Isolation is not confined to the old, but hits as hard at young people who are poor, or with limited knowledge. Finding employment in a society where many simple jobs have been taken over by computer software is increasingly difficult. Entrepreneurs see this move as good business, and for them it is, but the euphemistic “leisure time from repetitive work” means unemployment. The trend to make applications and interviews entirely online is a disaster for those that lack the skills to do this, even when they are well suited to the work that is available. Employers do not seem to recognise that face to face interviews are far more informative, and may settle for the apparently cheap option.

An ageing population should be delighted with advances in technological progress in medicine, but they should admit that extending life expectancy is only desirable if the quality of life is also maintained.
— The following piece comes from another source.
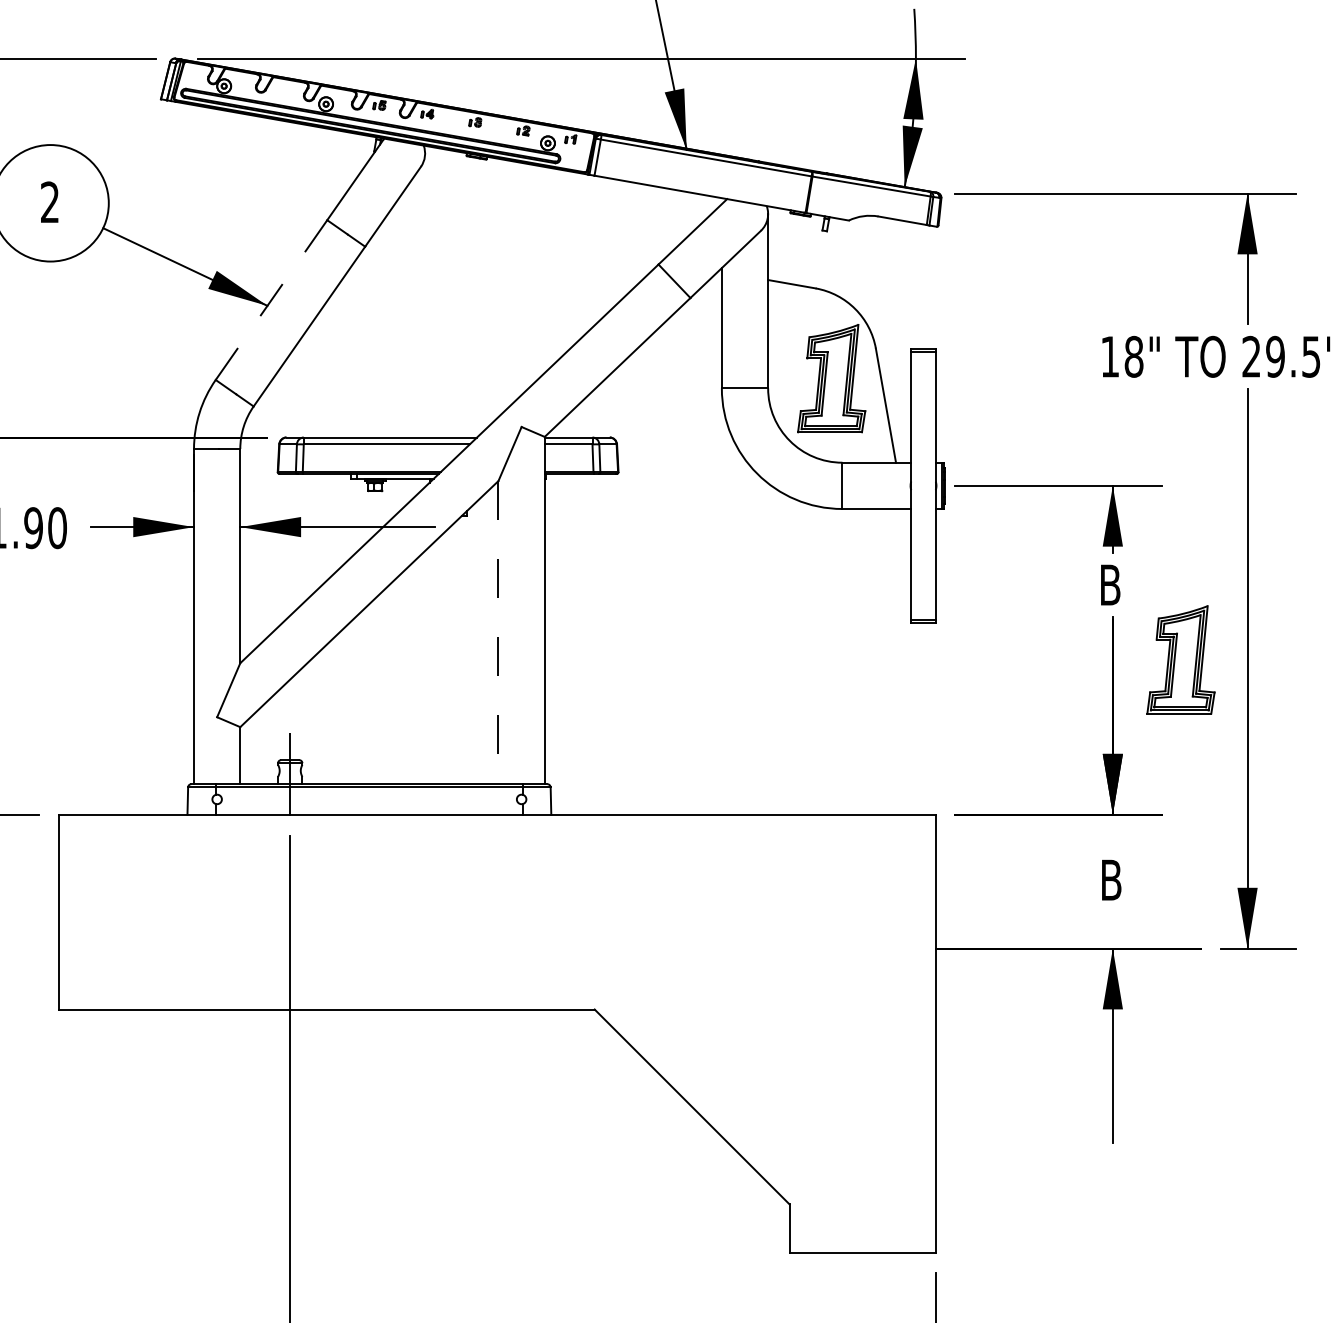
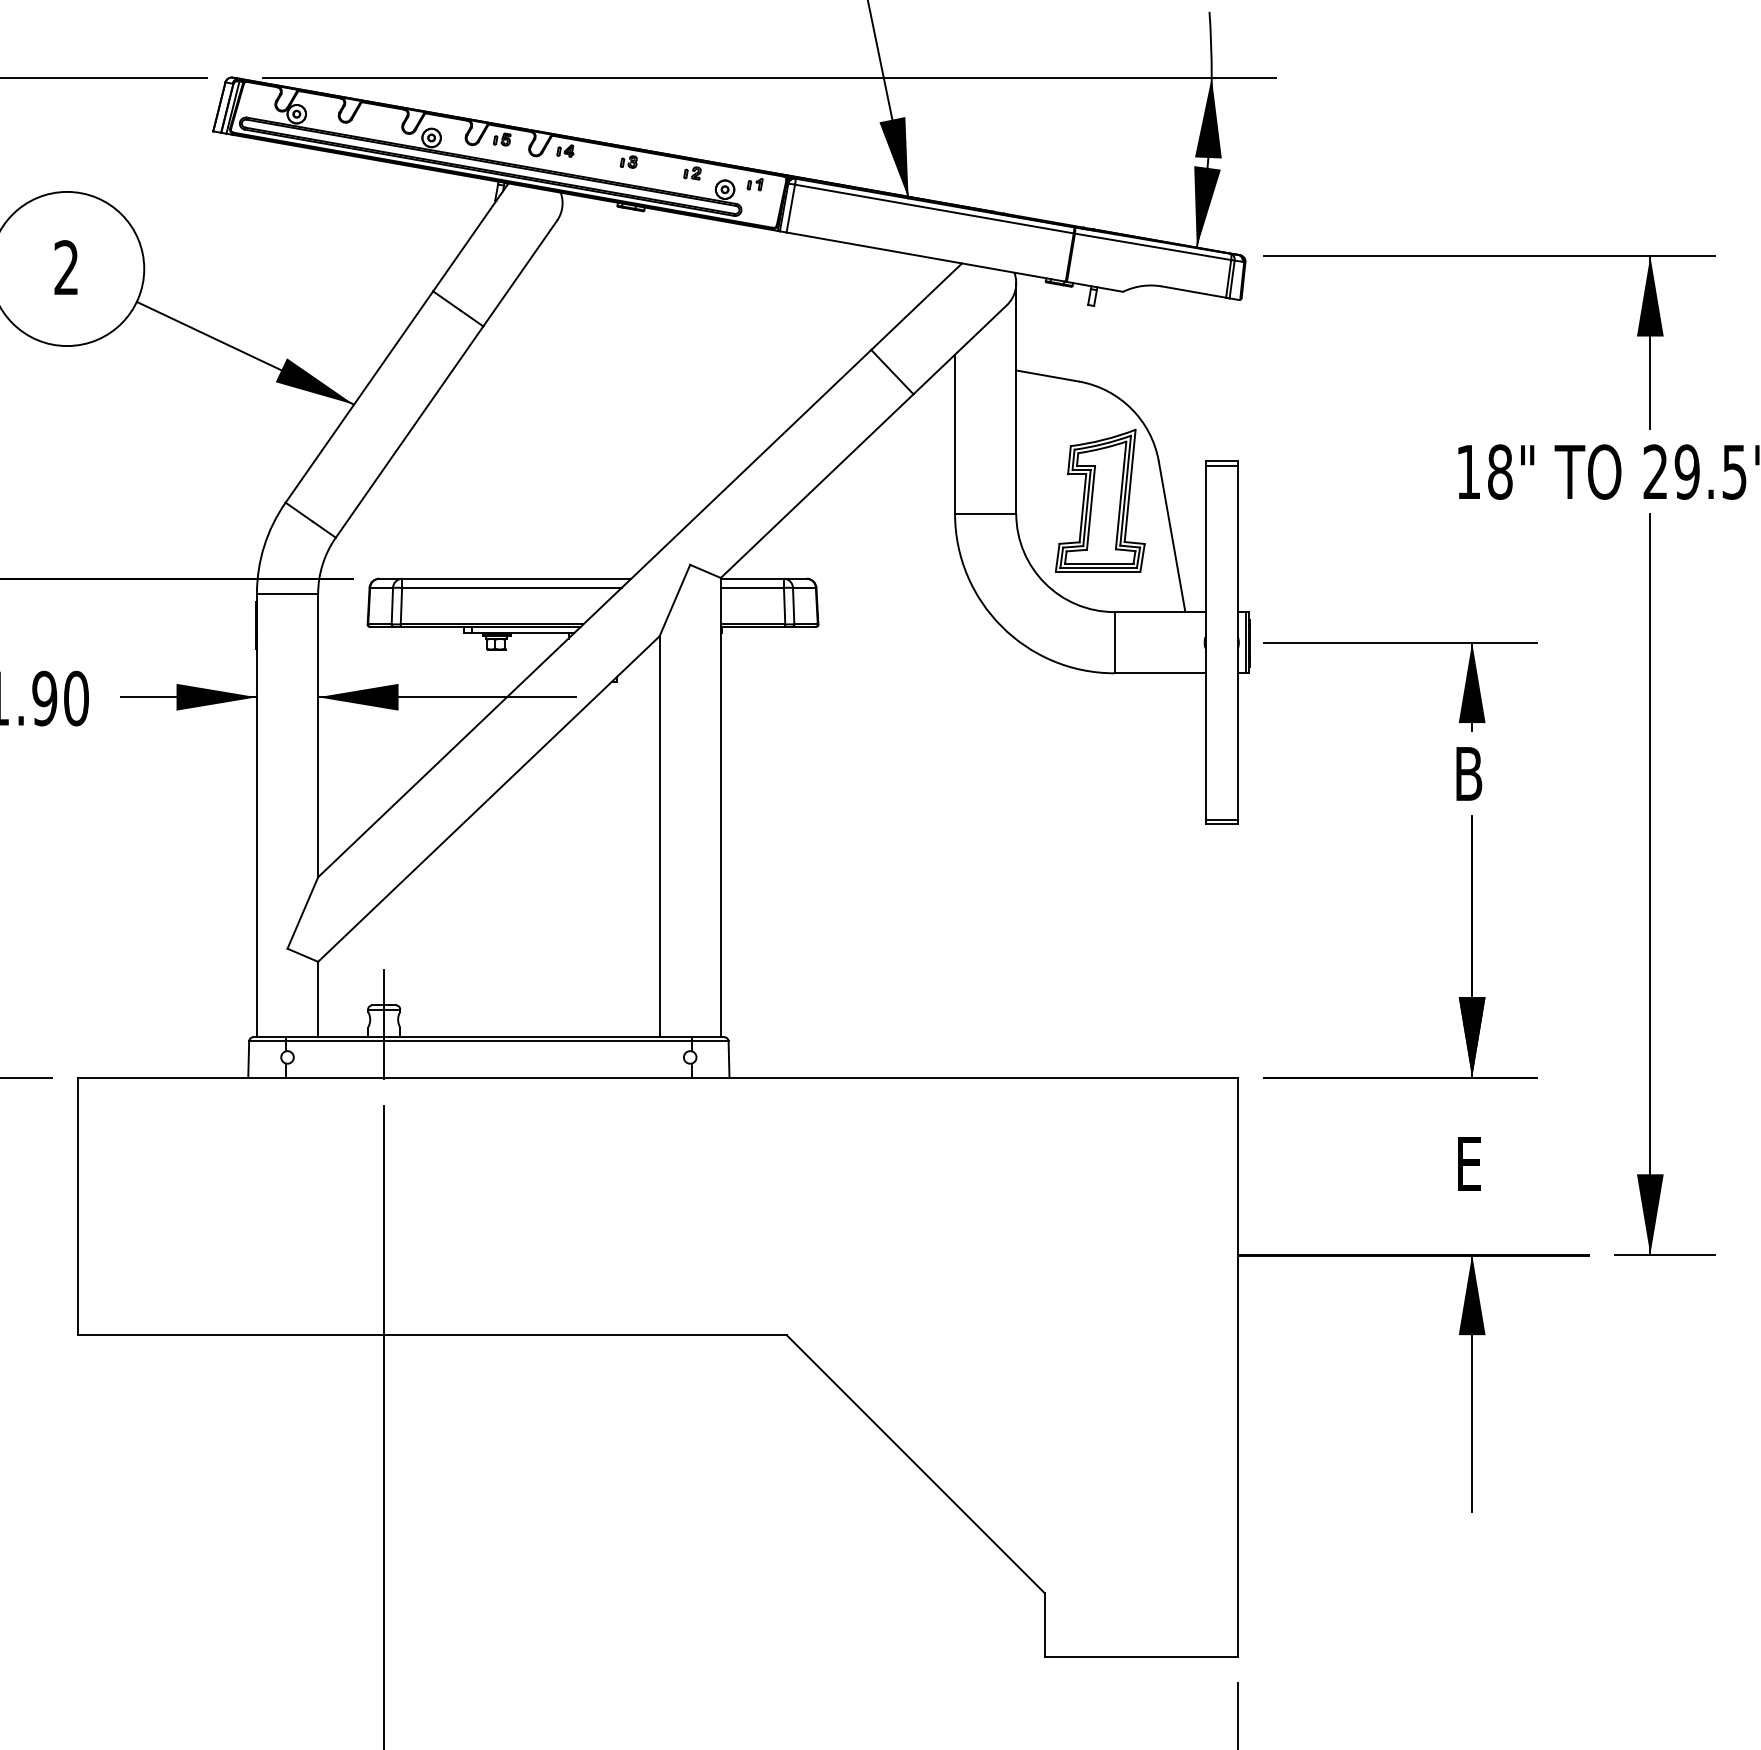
line: (271, 300) -> (359, 397), dashed -> solid
line: (498, 633) -> (659, 837), dashed -> solid
part: (1180, 659) -> (1561, 872), removed
text: (1111, 879) -> (1470, 1163), B -> E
Increases in the numbers of cancer and Alzheimer patients are in part merely the consequence of our ability to prolong life. Equally, medical “efficiency” may involve a few specialist units. Whilst they may be excellent, they do not replace the contact with a local doctor, who might even recognise you. I have seen many examples where patients have early morning appointments in the specialised treatment centres, that totally ignore the feasibility of an elderly person being able to reach them in time. The result is no treatment.

While technological progress does present a range of challenges to the ageing individual, one shouldn’t give up on it completely. To avoid being isolated as technology advances, my advice is to keep trying, proceed with caution, and maybe even associate as much as possible with young people; you will stay mentally young, this will keep you fit, and they can solve your technology problems.